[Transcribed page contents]
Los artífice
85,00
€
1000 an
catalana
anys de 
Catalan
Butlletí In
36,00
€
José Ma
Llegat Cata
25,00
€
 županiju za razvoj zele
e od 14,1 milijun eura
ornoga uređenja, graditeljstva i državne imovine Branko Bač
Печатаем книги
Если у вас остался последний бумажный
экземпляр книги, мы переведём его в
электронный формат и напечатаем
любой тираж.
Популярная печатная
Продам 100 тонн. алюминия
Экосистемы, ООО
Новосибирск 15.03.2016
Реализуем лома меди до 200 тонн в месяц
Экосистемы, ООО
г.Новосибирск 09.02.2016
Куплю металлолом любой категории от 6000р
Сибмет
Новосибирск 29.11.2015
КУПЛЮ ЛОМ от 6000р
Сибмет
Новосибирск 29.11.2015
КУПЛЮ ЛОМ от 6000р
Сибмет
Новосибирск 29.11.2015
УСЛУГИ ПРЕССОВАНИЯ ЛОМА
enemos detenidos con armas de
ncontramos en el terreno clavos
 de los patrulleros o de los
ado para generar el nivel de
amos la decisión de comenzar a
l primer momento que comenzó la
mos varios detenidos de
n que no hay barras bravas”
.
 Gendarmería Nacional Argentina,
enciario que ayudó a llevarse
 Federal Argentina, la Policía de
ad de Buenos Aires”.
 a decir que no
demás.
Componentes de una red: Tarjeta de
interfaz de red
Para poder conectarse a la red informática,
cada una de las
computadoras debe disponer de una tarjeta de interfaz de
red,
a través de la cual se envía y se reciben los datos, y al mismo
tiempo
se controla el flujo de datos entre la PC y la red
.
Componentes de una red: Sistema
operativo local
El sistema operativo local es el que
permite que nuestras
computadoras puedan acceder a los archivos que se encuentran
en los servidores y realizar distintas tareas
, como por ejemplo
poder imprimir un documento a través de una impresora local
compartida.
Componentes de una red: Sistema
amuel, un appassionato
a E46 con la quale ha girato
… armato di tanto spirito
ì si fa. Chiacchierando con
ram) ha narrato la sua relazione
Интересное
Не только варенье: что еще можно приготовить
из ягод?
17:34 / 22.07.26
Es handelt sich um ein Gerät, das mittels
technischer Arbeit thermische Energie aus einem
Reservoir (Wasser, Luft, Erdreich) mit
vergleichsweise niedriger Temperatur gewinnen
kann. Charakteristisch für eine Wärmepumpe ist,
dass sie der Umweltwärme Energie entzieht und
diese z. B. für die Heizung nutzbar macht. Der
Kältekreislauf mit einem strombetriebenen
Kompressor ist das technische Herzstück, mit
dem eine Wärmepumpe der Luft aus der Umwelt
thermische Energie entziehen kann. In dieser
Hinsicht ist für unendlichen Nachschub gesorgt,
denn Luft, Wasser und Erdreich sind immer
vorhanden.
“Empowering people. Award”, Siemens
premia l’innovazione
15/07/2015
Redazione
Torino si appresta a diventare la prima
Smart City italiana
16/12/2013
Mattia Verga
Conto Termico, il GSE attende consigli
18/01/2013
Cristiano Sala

### [Task item]
Please rewrite the records from the beginning through the line containing "ram) ha narrato la sua relazione", inclusive, as a JSON list of strings, one string per line and with blank lines omitted.

### [Completed exercise]
[
  "Los artífice",
  "85,00",
  "€",
  "1000 an",
  "catalana",
  "anys de ",
  "Catalan",
  "Butlletí In",
  "36,00",
  "€",
  "José Ma",
  "Llegat Cata",
  "25,00",
  "€",
  " županiju za razvoj zele",
  "e od 14,1 milijun eura",
  "ornoga uređenja, graditeljstva i državne imovine Branko Bač",
  "Печатаем книги",
  "Если у вас остался последний бумажный",
  "экземпляр книги, мы переведём его в",
  "электронный формат и напечатаем",
  "любой тираж.",
  "Популярная печатная",
  "Продам 100 тонн. алюминия",
  "Экосистемы, ООО",
  "Новосибирск 15.03.2016",
  "Реализуем лома меди до 200 тонн в месяц",
  "Экосистемы, ООО",
  "г.Новосибирск 09.02.2016",
  "Куплю металлолом любой категории от 6000р",
  "Сибмет",
  "Новосибирск 29.11.2015",
  "КУПЛЮ ЛОМ от 6000р",
  "Сибмет",
  "Новосибирск 29.11.2015",
  "КУПЛЮ ЛОМ от 6000р",
  "Сибмет",
  "Новосибирск 29.11.2015",
  "УСЛУГИ ПРЕССОВАНИЯ ЛОМА",
  "enemos detenidos con armas de",
  "ncontramos en el terreno clavos",
  " de los patrulleros o de los",
  "ado para generar el nivel de",
  "amos la decisión de comenzar a",
  "l primer momento que comenzó la",
  "mos varios detenidos de",
  "n que no hay barras bravas”",
  ".",
  " Gendarmería Nacional Argentina,",
  "enciario que ayudó a llevarse",
  " Federal Argentina, la Policía de",
  "ad de Buenos Aires”.",
  " a decir que no",
  "demás.",
  "Componentes de una red: Tarjeta de",
  "interfaz de red",
  "Para poder conectarse a la red informática,",
  "cada una de las",
  "computadoras debe disponer de una tarjeta de interfaz de",
  "red,",
  "a través de la cual se envía y se reciben los datos, y al mismo",
  "tiempo",
  "se controla el flujo de datos entre la PC y la red",
  ".",
  "Componentes de una red: Sistema",
  "operativo local",
  "El sistema operativo local es el que",
  "permite que nuestras",
  "computadoras puedan acceder a los archivos que se encuentran",
  "en los servidores y realizar distintas tareas",
  ", como por ejemplo",
  "poder imprimir un documento a través de una impresora local",
  "compartida.",
  "Componentes de una red: Sistema",
  "amuel, un appassionato",
  "a E46 con la quale ha girato",
  "… armato di tanto spirito",
  "ì si fa. Chiacchierando con",
  "ram) ha narrato la sua relazione"
]